Allait-il négliger la rue de Valois pour la rue de Grenelle ? Sa réponse fut donnée à l'automne lorsqu'il annonça que le budget de la Culture [Ce budget s'élève à 13,8 milliards de francs – 11 milliards hors crédits prévus pour les Grands Travaux parisiens. La croissance de ce budget (+ 6,5 % par rapport à 1992) est plus rapide que celle des dépenses de l'Etat (+ 3,5 %).] atteignait désormais 1 % du budget de la nation, un chiffre symbolique, une vieille revendication qui faisait partie du programme socialiste bien avant 1981. De plus, le ministre de la Culture profite de son passage à l'Éducation nationale pour donner un coup de pouce aux enseignements artistiques, domaine où la France est très en retard par rapport à ses voisins européens. Des crédits sont débloqués. Ces moyens supplémentaires devraient permettre la généralisation des classes culturelles dans le secondaire et des ateliers de pratique artistique.

En effet, si Victor Hugo est au programme des collèges et des lycées, ni Delacroix ni Berlioz n'y figurent – et encore moins Eisenstein ou Jean Renoir, même si le cinéma commence timidement à entrer dans une des sections du baccalauréat. Les universités sont à peine mieux loties : on ne professe l'histoire de l'art et la musicologie que dans quelques établissements parisiens et provinciaux, et aucun diplôme d'enseignement ne sanctionne ces études. S'il existe des CAPES et des agrégations pour l'enseignement des arts plastiques, ils sont inexistants dans le domaine de leur histoire. Pour combler cette lacune cent fois dénoncée, le ministre, profitant de sa double responsabilité, a annoncé début novembre une série de mesures et de créations.
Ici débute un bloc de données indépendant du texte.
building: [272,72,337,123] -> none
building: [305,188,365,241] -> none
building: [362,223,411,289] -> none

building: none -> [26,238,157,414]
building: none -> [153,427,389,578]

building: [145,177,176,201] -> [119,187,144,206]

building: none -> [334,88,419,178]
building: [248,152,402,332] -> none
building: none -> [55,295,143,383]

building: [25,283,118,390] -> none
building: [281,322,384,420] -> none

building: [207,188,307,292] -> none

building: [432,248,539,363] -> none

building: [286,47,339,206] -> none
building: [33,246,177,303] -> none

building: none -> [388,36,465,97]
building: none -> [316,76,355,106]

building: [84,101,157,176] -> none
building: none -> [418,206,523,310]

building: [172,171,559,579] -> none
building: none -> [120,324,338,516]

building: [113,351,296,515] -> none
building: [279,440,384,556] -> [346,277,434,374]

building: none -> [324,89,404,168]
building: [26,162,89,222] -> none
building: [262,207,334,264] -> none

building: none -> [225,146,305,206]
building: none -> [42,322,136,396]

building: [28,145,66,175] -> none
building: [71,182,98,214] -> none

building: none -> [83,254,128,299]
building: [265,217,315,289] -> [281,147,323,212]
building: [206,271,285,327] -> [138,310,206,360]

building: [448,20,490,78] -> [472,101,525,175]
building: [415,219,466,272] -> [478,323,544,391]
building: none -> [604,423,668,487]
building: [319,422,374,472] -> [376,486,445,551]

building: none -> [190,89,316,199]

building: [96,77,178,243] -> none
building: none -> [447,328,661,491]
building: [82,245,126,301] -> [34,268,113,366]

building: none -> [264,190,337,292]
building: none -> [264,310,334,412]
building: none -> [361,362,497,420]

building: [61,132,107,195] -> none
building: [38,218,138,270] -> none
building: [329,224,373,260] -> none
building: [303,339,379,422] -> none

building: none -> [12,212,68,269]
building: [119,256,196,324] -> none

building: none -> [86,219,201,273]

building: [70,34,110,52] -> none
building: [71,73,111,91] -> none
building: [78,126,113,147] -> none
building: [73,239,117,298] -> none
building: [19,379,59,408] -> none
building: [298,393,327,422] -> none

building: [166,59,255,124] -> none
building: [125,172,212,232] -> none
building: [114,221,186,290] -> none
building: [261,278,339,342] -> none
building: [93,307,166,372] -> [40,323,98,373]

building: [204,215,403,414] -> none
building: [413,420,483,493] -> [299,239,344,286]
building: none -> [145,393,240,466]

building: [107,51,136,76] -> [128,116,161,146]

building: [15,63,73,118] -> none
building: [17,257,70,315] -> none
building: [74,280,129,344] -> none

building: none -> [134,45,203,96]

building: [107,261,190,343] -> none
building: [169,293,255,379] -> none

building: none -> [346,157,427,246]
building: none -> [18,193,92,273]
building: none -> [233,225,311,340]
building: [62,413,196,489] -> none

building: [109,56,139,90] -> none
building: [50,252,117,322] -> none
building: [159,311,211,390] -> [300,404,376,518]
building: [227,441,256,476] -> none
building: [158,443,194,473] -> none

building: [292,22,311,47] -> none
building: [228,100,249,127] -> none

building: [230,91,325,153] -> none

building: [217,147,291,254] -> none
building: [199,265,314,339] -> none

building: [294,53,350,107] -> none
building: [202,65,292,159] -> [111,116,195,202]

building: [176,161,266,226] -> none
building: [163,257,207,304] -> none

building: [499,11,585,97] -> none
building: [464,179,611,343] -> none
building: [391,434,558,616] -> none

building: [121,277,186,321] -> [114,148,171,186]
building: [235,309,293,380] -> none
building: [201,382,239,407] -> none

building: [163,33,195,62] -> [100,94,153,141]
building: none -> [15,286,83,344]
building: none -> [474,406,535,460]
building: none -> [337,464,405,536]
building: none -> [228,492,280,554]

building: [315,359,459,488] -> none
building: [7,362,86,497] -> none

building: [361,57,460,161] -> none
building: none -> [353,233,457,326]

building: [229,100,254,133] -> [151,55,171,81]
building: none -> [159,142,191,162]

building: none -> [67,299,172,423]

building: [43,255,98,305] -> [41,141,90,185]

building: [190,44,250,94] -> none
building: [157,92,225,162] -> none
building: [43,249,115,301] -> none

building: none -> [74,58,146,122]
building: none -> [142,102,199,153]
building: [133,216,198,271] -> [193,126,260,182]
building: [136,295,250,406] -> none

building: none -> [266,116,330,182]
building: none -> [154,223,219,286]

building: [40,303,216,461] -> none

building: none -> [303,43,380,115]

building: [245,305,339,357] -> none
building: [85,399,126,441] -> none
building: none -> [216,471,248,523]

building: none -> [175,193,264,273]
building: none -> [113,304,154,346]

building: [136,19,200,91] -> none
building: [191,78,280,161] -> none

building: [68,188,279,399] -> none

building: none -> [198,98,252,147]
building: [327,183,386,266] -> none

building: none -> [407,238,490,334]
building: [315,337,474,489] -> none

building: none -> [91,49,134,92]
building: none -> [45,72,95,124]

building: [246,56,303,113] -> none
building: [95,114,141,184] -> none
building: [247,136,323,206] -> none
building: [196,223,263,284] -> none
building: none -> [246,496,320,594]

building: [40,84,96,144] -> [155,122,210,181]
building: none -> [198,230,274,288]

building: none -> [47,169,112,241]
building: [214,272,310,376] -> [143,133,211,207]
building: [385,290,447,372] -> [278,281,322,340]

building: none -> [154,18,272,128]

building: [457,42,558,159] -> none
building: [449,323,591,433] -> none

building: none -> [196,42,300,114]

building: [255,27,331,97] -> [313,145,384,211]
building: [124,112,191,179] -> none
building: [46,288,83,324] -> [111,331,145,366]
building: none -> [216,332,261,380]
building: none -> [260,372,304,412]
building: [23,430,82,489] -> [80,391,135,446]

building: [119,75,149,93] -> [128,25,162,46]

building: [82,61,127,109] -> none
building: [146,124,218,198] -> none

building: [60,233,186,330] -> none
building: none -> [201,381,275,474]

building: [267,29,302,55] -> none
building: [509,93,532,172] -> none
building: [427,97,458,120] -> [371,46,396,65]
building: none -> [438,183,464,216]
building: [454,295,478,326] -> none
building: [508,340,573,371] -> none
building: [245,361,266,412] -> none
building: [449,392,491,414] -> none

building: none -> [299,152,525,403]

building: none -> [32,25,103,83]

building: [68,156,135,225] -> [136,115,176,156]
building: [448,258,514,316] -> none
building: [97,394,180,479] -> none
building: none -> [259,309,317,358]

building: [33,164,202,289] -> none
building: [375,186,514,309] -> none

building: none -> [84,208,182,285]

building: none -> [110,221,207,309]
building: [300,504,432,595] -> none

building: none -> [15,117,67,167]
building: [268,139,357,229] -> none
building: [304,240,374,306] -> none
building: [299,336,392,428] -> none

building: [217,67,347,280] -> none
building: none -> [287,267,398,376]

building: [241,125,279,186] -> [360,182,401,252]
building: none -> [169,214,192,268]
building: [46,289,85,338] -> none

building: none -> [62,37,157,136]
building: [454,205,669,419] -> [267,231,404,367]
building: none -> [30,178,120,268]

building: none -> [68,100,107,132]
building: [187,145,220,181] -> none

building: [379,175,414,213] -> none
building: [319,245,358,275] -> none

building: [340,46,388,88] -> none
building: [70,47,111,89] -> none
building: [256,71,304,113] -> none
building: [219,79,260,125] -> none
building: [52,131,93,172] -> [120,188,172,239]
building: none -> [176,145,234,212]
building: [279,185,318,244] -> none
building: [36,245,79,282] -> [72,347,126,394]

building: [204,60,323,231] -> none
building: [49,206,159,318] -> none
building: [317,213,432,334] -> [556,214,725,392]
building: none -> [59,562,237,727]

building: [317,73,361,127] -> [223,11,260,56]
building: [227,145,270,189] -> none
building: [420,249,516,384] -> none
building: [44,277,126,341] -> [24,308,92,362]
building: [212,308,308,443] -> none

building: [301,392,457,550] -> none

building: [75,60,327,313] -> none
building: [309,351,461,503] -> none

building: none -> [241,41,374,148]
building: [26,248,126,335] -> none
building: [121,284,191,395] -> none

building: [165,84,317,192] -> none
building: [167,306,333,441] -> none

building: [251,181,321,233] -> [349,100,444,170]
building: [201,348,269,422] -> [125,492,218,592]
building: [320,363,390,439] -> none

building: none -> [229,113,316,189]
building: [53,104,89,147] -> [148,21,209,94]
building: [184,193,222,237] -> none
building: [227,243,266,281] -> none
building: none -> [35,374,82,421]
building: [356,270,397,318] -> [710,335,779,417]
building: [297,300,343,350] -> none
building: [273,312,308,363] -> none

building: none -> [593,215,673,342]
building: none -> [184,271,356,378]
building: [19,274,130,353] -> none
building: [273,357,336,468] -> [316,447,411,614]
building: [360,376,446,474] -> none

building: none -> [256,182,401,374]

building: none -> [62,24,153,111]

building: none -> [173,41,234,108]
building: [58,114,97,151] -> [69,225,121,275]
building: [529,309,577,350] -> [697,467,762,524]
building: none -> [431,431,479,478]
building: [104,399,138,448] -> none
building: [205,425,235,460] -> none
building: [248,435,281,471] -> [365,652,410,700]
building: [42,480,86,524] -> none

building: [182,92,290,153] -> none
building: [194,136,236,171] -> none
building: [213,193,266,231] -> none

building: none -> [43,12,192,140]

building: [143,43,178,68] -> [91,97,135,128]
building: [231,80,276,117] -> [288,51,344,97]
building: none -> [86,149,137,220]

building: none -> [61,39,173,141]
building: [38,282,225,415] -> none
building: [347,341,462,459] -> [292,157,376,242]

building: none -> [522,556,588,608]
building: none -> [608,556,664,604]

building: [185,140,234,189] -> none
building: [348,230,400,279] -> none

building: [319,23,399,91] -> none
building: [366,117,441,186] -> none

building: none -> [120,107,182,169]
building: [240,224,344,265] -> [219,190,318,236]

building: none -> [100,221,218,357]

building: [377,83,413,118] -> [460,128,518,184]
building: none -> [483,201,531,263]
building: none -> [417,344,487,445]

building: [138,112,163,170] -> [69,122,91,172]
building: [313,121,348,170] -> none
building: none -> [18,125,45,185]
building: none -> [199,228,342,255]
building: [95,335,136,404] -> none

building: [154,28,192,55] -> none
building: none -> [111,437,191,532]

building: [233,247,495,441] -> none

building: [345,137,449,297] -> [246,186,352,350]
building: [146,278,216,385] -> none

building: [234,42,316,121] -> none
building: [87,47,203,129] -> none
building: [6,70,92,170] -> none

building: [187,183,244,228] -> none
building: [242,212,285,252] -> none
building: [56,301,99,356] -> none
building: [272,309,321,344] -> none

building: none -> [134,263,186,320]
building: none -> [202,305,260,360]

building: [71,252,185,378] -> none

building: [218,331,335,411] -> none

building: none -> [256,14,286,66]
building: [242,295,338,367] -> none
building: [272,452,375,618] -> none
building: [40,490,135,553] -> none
La première concerne un Institut international d'histoire des arts et du patrimoine. Un linguiste, Pierre Encrevé, a été chargé d'une enquête et d'un rapport. Ce dernier a servi de base à la création de cet institut. Celui-ci entend rassembler sous un même toit tous les arts, de la sculpture au cinéma et de la danse au théâtre. L'interdisciplinarité est son principe essentiel. Il a donc pour fonction de réunir tous ceux, chercheurs, conservateurs, universitaires, dont les travaux portent sur l'une ou l'autre ou plusieurs de ces pratiques. Il s'agit en somme d'accomplir le projet d'une histoire totale des cultures, dont les éléments étaient jusqu'à présent dispersés entre des établissements parfois antagonistes et trop peu accoutumés à collaborer. Désormais, ces professionnels pourront se rencontrer rue de Richelieu, dans les bâtiments progressivement libérés par la Bibliothèque nationale. Indissociable de ce centre, une future Bibliothèque nationale des arts sera logée au même endroit. Elle sera constituée de plusieurs fonds, bibliothèque Jacques Doucet et bibliothèque du Louvre essentiellement, au total plus d'un million et demi de volumes.

Polémique et pétition

Emmanuel Le Roy Ladurie, administrateur général de la BN, est chargé de veiller à l'opération. Mais ce n'est pas sa fonction principale. Il est surtout attentif au déménagement du département des Imprimés qui doit gagner les magasins de la Bibliothèque de France en construction quai de la Gare, de l'autre côté de la Seine. Construction qui a provoqué, on le sait, de violentes polémiques. Fin 1991, sept cents chercheurs avaient signé une lettre ouverte au président de la République pour protester contre l'architecture et la future répartition des espaces prévus pour les livres et les lecteurs. Un rapport avait été demandé par l'Élysée au Conseil supérieur des bibliothèques, qui, début janvier 1992, remettait des conclusions balancées. Sans mettre en doute la viabilité du projet conçu par l'architecte Dominique Perrault, ce rapport suggère plusieurs recommandations qui touchent à l'homogénéité du bâtiment, aux transferts de rayonnage dans son socle aux dépens des tours et à la fluidité de la circulation. Le président de la République accepta de très légères modifications : les tours seront rognées de huit mètres, salles de conférences et de réunions seront supprimées pour loger des magasins supplémentaires. Il y aura désormais deux cents kilomètres de livres dans les tours, et autant dans le socle, de quoi tenir au moins un demi-siècle.